The book focuses exclusively on the physical refutation of the free will construct, concurrently addressing claims that because we are human, our choices are somehow exempt from physical law. It also delves deeply into quantum mechanical principles and phenomena relevant to the free will question, siding with Einstein, Bohm, Hawking, Krauss and others regarding the causal nature of both the macro and quantum world.

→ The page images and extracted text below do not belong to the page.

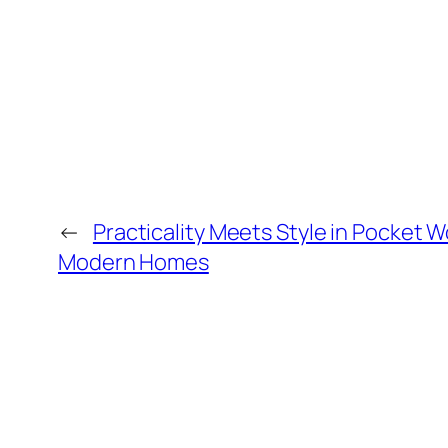
←
Practicality Meets Style in Pocket 
Modern Homes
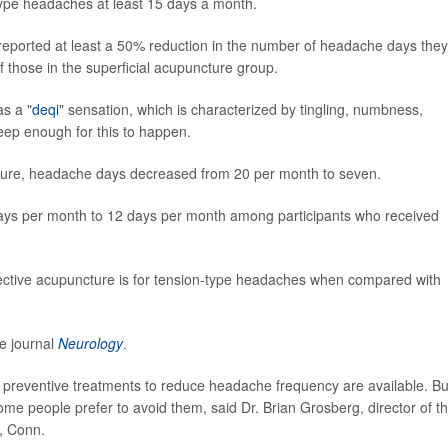
ype headaches at least 15 days a month.
 reported at least a 50% reduction in the number of headache days they
 those in the superficial acupuncture group.
s a "
deqi
" sensation, which is characterized by tingling, numbness,
eep enough for this to happen.
cture, headache days decreased from 20 per month to seven.
ays per month to 12 days per month among participants who received
fective acupuncture is for tension-type headaches when compared with
e journal
Neurology
.
 preventive treatments to reduce headache frequency are available. Bu
me people prefer to avoid them, said Dr. Brian Grosberg, director of t
, Conn.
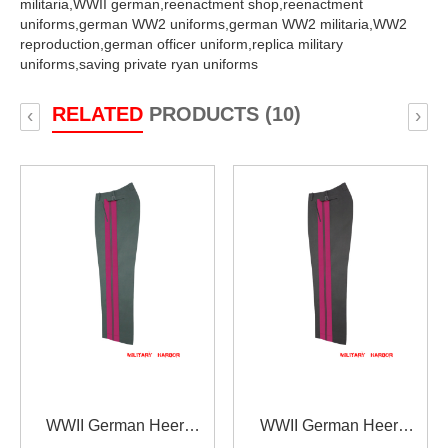
militaria,
WWII german,
reenactment shop,
reenactment
uniforms,
german WW2 uniforms,
german WW2 militaria,
WW2
reproduction,
german officer uniform,
replica military
uniforms,
saving private ryan uniforms
RELATED
PRODUCTS (10)
‹
›
WWII German Heer
WWII German Heer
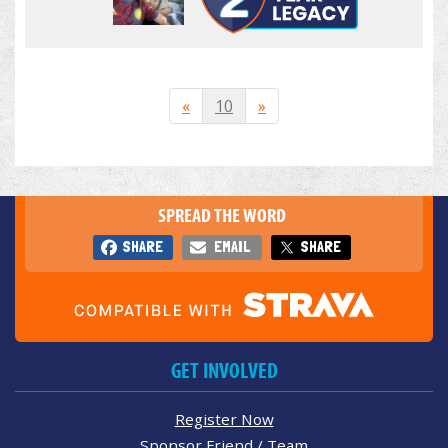
«
10
»
SPREAD THE WORD
SHARE
EMAIL
SHARE
GET INVOLVED
Register Now
Sponsor Friend / Team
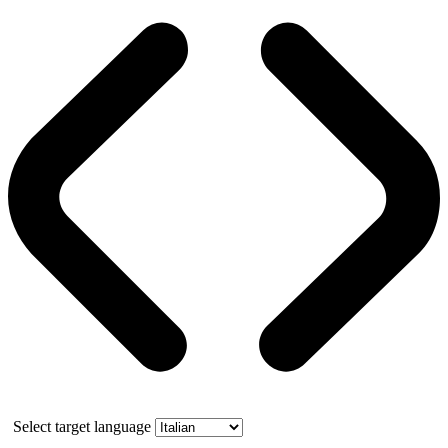
Select target language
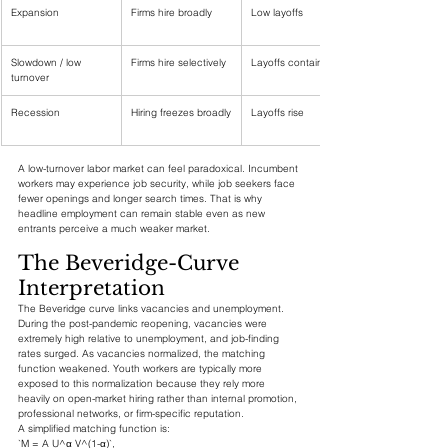
Expansion
Firms hire broadly
Low layoffs
Slowdown / low 
Firms hire selectively
Layoffs contained
turnover
Recession
Hiring freezes broadly
Layoffs rise
A low-turnover labor market can feel paradoxical. Incumbent 
workers may experience job security, while job seekers face 
fewer openings and longer search times. That is why 
headline employment can remain stable even as new 
entrants perceive a much weaker market.
The Beveridge-Curve 
Interpretation
The Beveridge curve links vacancies and unemployment. 
During the post-pandemic reopening, vacancies were 
extremely high relative to unemployment, and job-finding 
rates surged. As vacancies normalized, the matching 
function weakened. Youth workers are typically more 
exposed to this normalization because they rely more 
heavily on open-market hiring rather than internal promotion, 
professional networks, or firm-specific reputation.
A simplified matching function is:
`M = A U^α V^(1-α)`,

The refutations presented hopefully describe the physical evidence against free will with sufficient strength and clarity to win over more hitherto agnostic minds than have earlier attempts by other authors. The book's original contributions to the literature on human agency are that it presents an a priori argument for the causality that refutes free will, and that it not only challenges recent published warnings of dangerous repercussions from abandoning belief in free will, it presents a convincing argument for humanity evolving beyond a notion of free choice that seems the catalyst for more harm than good. The author presents evidence associating the psychological defense mechanism known as "denial" with free will belief, and proposes that a belief in human autonomy's correlate of fundamental moral responsibility amplifies the widespread denial of the existence and anthropogenic origin of a climate change crisis that, unless successfully mitigated, many prominent scientists fear poses a serious threat to the civilization we know.
The hard physical evidence prohibiting free will, and the arguments suggesting a serious downside to maintaining the belief, will hopefully inspire a long-overdue exploration of the implications of acknowledging that we live in a world in which we, as humans, have fundamentally no control. Such an investigation is clearly akin to our formulating a categorically new, and distinctly evolved, understanding of who we are, and of what our essential collective experience is, as a human species.